Sur la recevabilité de la requête :

Aux termes de l’article L. 911-1 du code de l'entrée et du séjour des étrangers et du droit d'asile : « Lorsqu'une disposition du présent code prévoit qu'une décision peut être contestée selon la procédure prévue au présent article, le tribunal administratif peut être saisi dans le délai d'un mois à compter de la notification de la décision. (…) ». Aux termes de l’article L. 614-1 du même code : « La décision portant obligation de quitter le territoire français ainsi que la décision relative au séjour, la décision relative au délai de départ volontaire et l'interdiction de retour sur le territoire français qui l'accompagnent, le cas échéant, peuvent être contestées devant le tribunal administratif selon la procédure prévue à l'article L. 911-1. »

Il ressort des pièces du dossier que la notification de l’arrêté du 19 juillet 2024 contesté a été présentée le 29 juillet 2024 à l’adresse déclarée par Mme A... lors du dépôt de sa demande d’admission exceptionnelle au séjour, domiciliée chez Mme C... B..., 2, rue Alexandra David Neel à Toulouse (Haute-Garonne). Ce courrier a été restitué à son expéditeur le 30 juillet suivant avec la mention « défaut d’accès ou d’adressage ». Mme A... soutient que la précision « appartement F18 » sur l’enveloppe de ce courrier serait un ajout et une erreur de la part de l’administration préfectorale expliquant qu’elle n’aurait jamais réceptionné la notification de l’arrêté litigieux. Toutefois, il ressort des pièces du dossier que les promesses d’embauche fournie par l’intéressée aux services de la préfecture à l’appui de sa demande d’admission au séjour comportent cette précision. Le libellé de l’adresse à laquelle l’arrêté contesté a été notifié, qui est parfaitement lisible, ne comporte donc aucune erreur imputable à l’administration. Enfin, Mme A... ne démontre pas en quoi cette mention serait erronée.
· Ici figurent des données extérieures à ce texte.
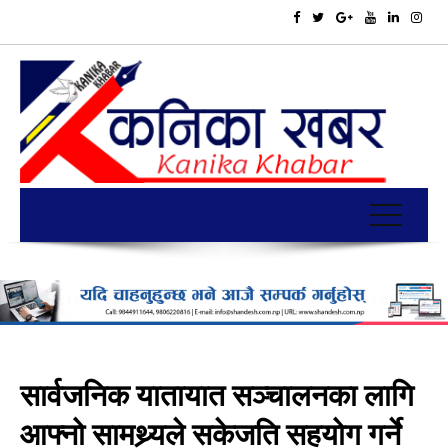
सार्वजनिक यातायात सञ्चालनका लागि
आफ्नो सामथ्र्यले सकेजति सहयोग गर्ने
Dans ces conditions, la requérante n’est pas fondée à soutenir que l’arrêté attaqué ne lui aurait pas été régulièrement notifié. Or, sa requête n’a été enregistrée au greffe du présent tribunal que le 11 octobre 2024, soit au-delà de l’expiration du délai de recours contentieux d’un mois qui lui était imparti. Il en résulte que la requête de Mme A... est irrecevable comme tardive. Par suite, les conclusions qu’elle a présentées aux fins d’annulation et d’injonction sont rejetées.
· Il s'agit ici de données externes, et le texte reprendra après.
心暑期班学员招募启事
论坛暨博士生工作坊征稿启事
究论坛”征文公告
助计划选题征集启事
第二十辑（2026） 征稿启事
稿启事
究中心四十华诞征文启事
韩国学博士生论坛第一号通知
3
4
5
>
Sur les frais de l’instance :

L’Etat n’étant pas la partie perdante dans le cadre de la présente instance, il n’y a pas lieu de mettre une somme à sa charge au titre de l’article L. 761-1 du code de justice administrative.





D E C I D E :


Article 1er : La requête de Mme A... est rejetée.

Article 2 : Le présent jugement sera notifié à MmeD...a A... et au préfet de la Haute-Garonne.

Délibéré après l'audience du 11 septembre 2025, à laquelle siégeaient :

M. Clen, président,
Mme Cuny, conseillère,
Mme Lejeune, conseillère,

Rendu public par mise à disposition au greffe le 16 octobre 2025.

La rapporteure,

A. LEJEUNE
Le président,

CLEN


La greffière,





F. SOLANA


La République mande et ordonne au préfet de la Haute-Garonne en ce qui le concerne ou à tous commissaires de justice à ce requis en ce qui concerne les voies de droit commun, contre les parties privées, de pourvoir à l'exécution de la présente décision.